People talk about being busy – busy tending to personal and professional tasks that extend outside their responsibilities or interests. This is especially true for many of my clients during the pandemic. If you can relate, then you may need something to change, and that something just might be you.
Start by asking yourself the following questions:
- Do you say yes when asked to do something, even if you want to say no?
- Do you have more responsibilities than available time to complete them?
- Do you skip family activities because you are busy with other commitments?
- Do you prefer doing things yourself rather than asking others for assistance?
Answering yes to any of the above can lead to feelings of resentment, frustration, burn-out, and exhaustion. These yesses are your wake up call to facing the reality that something needs to change.

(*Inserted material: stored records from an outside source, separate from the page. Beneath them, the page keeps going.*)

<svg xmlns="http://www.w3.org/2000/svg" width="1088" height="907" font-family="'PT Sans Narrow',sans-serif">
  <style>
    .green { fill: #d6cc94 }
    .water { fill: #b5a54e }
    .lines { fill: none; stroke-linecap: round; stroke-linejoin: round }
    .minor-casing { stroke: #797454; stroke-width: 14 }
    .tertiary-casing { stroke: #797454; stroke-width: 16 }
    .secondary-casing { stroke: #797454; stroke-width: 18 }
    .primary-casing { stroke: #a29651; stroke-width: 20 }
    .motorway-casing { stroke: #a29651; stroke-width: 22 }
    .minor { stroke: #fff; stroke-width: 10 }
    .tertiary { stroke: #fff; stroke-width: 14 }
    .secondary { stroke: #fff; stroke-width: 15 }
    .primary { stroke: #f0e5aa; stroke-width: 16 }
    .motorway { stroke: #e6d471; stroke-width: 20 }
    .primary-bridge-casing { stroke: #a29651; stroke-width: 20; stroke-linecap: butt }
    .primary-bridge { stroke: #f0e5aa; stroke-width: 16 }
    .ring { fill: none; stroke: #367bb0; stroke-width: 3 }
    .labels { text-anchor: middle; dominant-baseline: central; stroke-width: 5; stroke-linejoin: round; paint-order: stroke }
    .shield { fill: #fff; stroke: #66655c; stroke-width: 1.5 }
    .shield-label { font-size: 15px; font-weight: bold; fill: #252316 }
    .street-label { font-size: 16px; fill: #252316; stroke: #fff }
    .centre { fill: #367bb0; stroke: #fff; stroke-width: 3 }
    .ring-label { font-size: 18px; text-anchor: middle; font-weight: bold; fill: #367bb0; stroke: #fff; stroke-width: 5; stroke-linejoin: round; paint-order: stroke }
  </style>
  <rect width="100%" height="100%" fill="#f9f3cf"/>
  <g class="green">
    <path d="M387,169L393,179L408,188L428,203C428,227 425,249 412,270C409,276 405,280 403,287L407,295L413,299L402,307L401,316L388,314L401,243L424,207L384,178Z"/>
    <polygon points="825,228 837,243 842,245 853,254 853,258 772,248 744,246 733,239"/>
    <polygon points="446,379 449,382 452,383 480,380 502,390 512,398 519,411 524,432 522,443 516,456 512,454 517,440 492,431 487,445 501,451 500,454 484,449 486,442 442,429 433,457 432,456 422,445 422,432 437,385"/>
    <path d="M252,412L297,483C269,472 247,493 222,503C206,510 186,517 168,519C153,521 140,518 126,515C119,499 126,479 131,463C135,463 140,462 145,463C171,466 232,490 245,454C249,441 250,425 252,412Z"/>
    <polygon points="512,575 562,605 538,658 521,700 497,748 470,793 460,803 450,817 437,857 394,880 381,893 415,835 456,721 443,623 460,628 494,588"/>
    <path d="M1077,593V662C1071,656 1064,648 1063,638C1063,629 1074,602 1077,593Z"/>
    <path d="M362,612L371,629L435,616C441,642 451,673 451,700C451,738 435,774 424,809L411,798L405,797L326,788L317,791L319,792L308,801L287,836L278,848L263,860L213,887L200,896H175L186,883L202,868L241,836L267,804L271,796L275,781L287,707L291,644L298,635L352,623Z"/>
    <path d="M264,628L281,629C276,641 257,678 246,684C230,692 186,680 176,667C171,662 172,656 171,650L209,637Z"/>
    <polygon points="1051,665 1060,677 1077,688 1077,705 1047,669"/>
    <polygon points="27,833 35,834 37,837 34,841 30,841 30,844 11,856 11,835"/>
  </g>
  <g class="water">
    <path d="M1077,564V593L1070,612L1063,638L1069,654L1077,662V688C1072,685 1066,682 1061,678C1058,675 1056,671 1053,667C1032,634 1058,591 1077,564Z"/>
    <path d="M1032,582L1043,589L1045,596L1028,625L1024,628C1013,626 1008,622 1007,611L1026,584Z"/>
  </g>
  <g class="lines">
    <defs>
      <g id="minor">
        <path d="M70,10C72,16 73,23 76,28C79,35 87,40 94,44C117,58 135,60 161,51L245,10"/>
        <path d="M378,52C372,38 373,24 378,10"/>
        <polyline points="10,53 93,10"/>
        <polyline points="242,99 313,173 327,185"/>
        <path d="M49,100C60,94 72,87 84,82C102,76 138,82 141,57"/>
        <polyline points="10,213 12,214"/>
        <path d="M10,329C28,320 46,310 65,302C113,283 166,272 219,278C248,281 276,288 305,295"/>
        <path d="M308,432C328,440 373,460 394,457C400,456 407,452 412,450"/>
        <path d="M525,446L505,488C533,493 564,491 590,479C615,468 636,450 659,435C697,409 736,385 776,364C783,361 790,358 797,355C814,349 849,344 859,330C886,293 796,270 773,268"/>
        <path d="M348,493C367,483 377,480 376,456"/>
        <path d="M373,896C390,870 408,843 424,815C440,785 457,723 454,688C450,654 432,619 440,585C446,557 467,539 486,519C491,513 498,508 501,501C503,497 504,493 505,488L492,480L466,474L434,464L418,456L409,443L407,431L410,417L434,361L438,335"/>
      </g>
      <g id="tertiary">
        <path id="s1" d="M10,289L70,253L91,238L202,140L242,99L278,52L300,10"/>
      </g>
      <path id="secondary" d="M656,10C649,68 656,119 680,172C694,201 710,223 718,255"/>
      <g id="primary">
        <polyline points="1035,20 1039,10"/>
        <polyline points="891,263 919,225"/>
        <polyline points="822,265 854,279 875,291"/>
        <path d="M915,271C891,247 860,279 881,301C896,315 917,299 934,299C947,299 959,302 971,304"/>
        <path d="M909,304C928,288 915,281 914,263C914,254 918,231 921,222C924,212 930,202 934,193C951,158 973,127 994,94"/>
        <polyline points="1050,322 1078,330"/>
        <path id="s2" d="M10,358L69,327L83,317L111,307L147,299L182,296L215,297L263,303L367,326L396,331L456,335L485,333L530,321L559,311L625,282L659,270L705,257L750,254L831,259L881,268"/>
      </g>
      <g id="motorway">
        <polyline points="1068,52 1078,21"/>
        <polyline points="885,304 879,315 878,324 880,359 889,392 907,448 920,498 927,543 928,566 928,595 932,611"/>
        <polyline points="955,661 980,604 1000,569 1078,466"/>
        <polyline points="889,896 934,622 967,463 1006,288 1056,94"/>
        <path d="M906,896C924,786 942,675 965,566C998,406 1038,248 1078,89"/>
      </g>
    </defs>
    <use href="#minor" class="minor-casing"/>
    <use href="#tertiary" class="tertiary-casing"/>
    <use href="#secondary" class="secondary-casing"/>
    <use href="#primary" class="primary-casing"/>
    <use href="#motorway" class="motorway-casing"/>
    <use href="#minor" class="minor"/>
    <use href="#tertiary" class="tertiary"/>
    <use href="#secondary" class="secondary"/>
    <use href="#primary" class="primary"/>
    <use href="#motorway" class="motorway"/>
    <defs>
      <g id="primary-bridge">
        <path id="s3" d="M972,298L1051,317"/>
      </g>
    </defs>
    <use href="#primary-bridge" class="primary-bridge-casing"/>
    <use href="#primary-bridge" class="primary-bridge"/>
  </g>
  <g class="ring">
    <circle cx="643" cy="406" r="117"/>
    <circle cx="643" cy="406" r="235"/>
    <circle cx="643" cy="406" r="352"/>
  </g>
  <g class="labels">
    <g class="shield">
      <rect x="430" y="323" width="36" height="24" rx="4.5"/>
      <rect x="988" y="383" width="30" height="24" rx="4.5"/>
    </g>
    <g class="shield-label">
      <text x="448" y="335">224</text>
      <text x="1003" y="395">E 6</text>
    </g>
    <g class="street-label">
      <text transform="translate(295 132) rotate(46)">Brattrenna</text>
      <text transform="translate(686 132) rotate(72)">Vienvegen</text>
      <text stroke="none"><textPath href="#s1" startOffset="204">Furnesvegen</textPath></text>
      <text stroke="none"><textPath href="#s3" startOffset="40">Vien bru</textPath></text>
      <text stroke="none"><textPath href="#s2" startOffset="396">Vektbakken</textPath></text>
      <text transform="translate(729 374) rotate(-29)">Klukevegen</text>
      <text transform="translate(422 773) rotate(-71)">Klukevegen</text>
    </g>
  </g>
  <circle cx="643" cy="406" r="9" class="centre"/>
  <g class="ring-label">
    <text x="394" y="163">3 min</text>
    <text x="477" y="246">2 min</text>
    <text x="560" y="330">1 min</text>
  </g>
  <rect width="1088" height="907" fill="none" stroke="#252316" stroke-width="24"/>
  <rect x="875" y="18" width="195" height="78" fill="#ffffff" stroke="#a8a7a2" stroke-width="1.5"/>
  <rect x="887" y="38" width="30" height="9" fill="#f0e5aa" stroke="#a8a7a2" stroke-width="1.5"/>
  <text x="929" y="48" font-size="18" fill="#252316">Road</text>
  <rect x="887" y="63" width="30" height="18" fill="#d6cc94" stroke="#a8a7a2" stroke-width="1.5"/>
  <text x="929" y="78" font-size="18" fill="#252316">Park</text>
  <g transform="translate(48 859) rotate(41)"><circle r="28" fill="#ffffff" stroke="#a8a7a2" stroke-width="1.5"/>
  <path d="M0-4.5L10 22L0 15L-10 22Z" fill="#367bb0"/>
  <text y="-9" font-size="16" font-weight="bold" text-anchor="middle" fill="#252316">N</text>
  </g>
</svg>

Figuring out these changes requires you to look at your life as a whole. Start by identifying how you spend your time (i.e., attending meetings, working on projects, attending socially distanced events, spending time with your family). Then figure out which of these activities are expected of you and which you have willingly agreed to.
The things required of you are your must-dos. These are the responsibilities expected of you, such as providing shelter and food for your kids, paying taxes, and meeting the duties outlined in your job description. Even if you don’t like or want to do these things, you understand that they are your non-negotiables.
Next, take the list of things that you willingly agreed to do and divide them into two categories:
- Things you value and want to be doing (i.e., getting together with relatives on weekly video calls, mentoring rising leaders)
- Things you agree to do to but don’t like or enjoy yet recognize the value in doing them anyway (i.e., cleaning your garage, revising client presentation for the fifth time)
The latter part of the second category (the things you agree to do but don’t want to do) is where proactive change can begin. You may perceive these tasks as must-dos, or perhaps feel uncomfortable declining, and, therefore, treat them as things you cannot decline.
The reality is, you have a choice and do not have to do what others are asking of you. This may lead to other challenges or complexities, but if it’s important enough to you (while still meeting your must-dos), you will hopefully be willing to turn your yesses into nos.
If saying yes gets in the way of living your life as you desire, it’s time to figure out what you can be doing differently – and start doing it! Change is not always easy, especially now, when there has been so much imposed upon us during the pandemic.
Whether you realize it or not, putting people’s needs before your own is being unkind to yourself. You may instinctually want to please others and therefore be inclined to say yes when no is really your answer. Keep reminding yourself that it’s ok to do things differently than you once had because, like everything else in life, there comes a time when change is necessary.